Please write out every record below exactly as it stands.

Bounding box prediction data
BEGIN

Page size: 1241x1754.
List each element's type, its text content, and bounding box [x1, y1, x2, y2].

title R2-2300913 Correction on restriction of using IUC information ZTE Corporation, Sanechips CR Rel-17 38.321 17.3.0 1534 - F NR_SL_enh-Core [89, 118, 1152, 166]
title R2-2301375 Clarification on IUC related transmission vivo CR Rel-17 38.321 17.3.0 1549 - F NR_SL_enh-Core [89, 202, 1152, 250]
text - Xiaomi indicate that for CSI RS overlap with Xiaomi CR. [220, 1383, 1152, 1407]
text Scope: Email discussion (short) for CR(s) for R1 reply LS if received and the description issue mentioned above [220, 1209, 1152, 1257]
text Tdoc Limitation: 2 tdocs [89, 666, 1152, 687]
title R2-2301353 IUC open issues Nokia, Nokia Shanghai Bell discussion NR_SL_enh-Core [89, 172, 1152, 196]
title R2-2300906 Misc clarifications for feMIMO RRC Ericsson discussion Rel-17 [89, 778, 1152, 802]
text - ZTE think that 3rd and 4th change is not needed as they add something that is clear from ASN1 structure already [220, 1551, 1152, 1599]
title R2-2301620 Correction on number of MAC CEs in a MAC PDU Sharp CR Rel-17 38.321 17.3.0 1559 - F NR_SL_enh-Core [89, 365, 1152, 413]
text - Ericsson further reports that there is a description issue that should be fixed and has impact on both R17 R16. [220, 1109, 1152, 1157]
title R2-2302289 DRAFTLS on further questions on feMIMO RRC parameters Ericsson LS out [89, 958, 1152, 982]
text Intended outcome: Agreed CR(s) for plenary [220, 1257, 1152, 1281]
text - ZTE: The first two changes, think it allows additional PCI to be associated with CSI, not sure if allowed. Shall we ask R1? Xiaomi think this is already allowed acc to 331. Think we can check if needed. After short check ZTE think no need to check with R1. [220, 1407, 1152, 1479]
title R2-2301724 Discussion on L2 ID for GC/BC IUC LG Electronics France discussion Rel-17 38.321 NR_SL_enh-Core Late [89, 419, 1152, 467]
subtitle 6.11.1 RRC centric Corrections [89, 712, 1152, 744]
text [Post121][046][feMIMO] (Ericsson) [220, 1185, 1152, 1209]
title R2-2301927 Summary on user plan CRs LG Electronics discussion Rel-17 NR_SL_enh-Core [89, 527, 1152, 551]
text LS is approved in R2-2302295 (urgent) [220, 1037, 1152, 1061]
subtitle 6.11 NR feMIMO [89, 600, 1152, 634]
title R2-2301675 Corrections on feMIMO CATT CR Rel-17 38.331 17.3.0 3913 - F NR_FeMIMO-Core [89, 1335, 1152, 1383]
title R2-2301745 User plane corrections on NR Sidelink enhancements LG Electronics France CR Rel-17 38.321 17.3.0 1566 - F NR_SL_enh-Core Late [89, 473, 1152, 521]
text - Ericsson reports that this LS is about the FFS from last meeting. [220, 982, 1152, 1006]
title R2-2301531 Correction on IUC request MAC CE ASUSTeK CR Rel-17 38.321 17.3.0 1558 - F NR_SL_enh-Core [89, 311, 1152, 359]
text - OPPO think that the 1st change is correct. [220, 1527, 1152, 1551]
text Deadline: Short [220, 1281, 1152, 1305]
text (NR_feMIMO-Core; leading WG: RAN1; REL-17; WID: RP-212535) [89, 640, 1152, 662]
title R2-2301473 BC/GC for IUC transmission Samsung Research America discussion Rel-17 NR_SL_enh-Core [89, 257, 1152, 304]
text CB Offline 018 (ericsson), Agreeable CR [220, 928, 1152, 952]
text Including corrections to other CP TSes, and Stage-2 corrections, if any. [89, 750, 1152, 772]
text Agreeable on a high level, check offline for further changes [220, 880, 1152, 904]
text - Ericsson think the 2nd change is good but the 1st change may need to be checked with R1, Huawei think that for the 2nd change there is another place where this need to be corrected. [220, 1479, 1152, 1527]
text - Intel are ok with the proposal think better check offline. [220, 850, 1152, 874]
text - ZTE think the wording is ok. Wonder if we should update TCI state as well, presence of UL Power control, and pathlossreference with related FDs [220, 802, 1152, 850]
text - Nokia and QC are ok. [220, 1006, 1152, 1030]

END

Exercise response —
Page size: 1241x1754.
List each element's type, its text content, and bounding box [x1, y1, x2, y2].

title R2-2300913 Correction on restriction of using IUC information ZTE Corporation, Sanechips CR Rel-17 38.321 17.3.0 1534 - F NR_SL_enh-Core [89, 118, 1152, 166]
title R2-2301375 Clarification on IUC related transmission vivo CR Rel-17 38.321 17.3.0 1549 - F NR_SL_enh-Core [89, 202, 1152, 250]
text - Xiaomi indicate that for CSI RS overlap with Xiaomi CR. [220, 1383, 1152, 1407]
text Scope: Email discussion (short) for CR(s) for R1 reply LS if received and the description issue mentioned above [220, 1209, 1152, 1257]
text Tdoc Limitation: 2 tdocs [89, 666, 1152, 687]
title R2-2301353 IUC open issues Nokia, Nokia Shanghai Bell discussion NR_SL_enh-Core [89, 172, 1152, 196]
title R2-2300906 Misc clarifications for feMIMO RRC Ericsson discussion Rel-17 [89, 778, 1152, 802]
text - ZTE think that 3rd and 4th change is not needed as they add something that is clear from ASN1 structure already [220, 1551, 1152, 1599]
title R2-2301620 Correction on number of MAC CEs in a MAC PDU Sharp CR Rel-17 38.321 17.3.0 1559 - F NR_SL_enh-Core [89, 365, 1152, 413]
text - Ericsson further reports that there is a description issue that should be fixed and has impact on both R17 R16. [220, 1109, 1152, 1157]
title R2-2302289 DRAFTLS on further questions on feMIMO RRC parameters Ericsson LS out [89, 958, 1152, 982]
text Intended outcome: Agreed CR(s) for plenary [220, 1257, 1152, 1281]
text - ZTE: The first two changes, think it allows additional PCI to be associated with CSI, not sure if allowed. Shall we ask R1? Xiaomi think this is already allowed acc to 331. Think we can check if needed. After short check ZTE think no need to check with R1. [220, 1407, 1152, 1479]
title R2-2301724 Discussion on L2 ID for GC/BC IUC LG Electronics France discussion Rel-17 38.321 NR_SL_enh-Core Late [89, 419, 1152, 467]
subtitle 6.11.1 RRC centric Corrections [89, 712, 1152, 744]
text [Post121][046][feMIMO] (Ericsson) [220, 1185, 1152, 1209]
title R2-2301927 Summary on user plan CRs LG Electronics discussion Rel-17 NR_SL_enh-Core [89, 527, 1152, 551]
text LS is approved in R2-2302295 (urgent) [220, 1037, 1152, 1061]
subtitle 6.11 NR feMIMO [89, 600, 1152, 634]
title R2-2301675 Corrections on feMIMO CATT CR Rel-17 38.331 17.3.0 3913 - F NR_FeMIMO-Core [89, 1335, 1152, 1383]
title R2-2301745 User plane corrections on NR Sidelink enhancements LG Electronics France CR Rel-17 38.321 17.3.0 1566 - F NR_SL_enh-Core Late [89, 473, 1152, 521]
text - Ericsson reports that this LS is about the FFS from last meeting. [220, 982, 1152, 1006]
title R2-2301531 Correction on IUC request MAC CE ASUSTeK CR Rel-17 38.321 17.3.0 1558 - F NR_SL_enh-Core [89, 311, 1152, 359]
text - OPPO think that the 1st change is correct. [220, 1527, 1152, 1551]
text Deadline: Short [220, 1281, 1152, 1305]
text (NR_feMIMO-Core; leading WG: RAN1; REL-17; WID: RP-212535) [89, 640, 1152, 662]
title R2-2301473 BC/GC for IUC transmission Samsung Research America discussion Rel-17 NR_SL_enh-Core [89, 257, 1152, 304]
text CB Offline 018 (ericsson), Agreeable CR [220, 928, 1152, 952]
text Including corrections to other CP TSes, and Stage-2 corrections, if any. [89, 750, 1152, 772]
text Agreeable on a high level, check offline for further changes [220, 880, 1152, 904]
text - Ericsson think the 2nd change is good but the 1st change may need to be checked with R1, Huawei think that for the 2nd change there is another place where this need to be corrected. [220, 1479, 1152, 1527]
text - Intel are ok with the proposal think better check offline. [220, 850, 1152, 874]
text - ZTE think the wording is ok. Wonder if we should update TCI state as well, presence of UL Power control, and pathlossreference with related FDs [220, 802, 1152, 850]
text - Nokia and QC are ok. [220, 1006, 1152, 1030]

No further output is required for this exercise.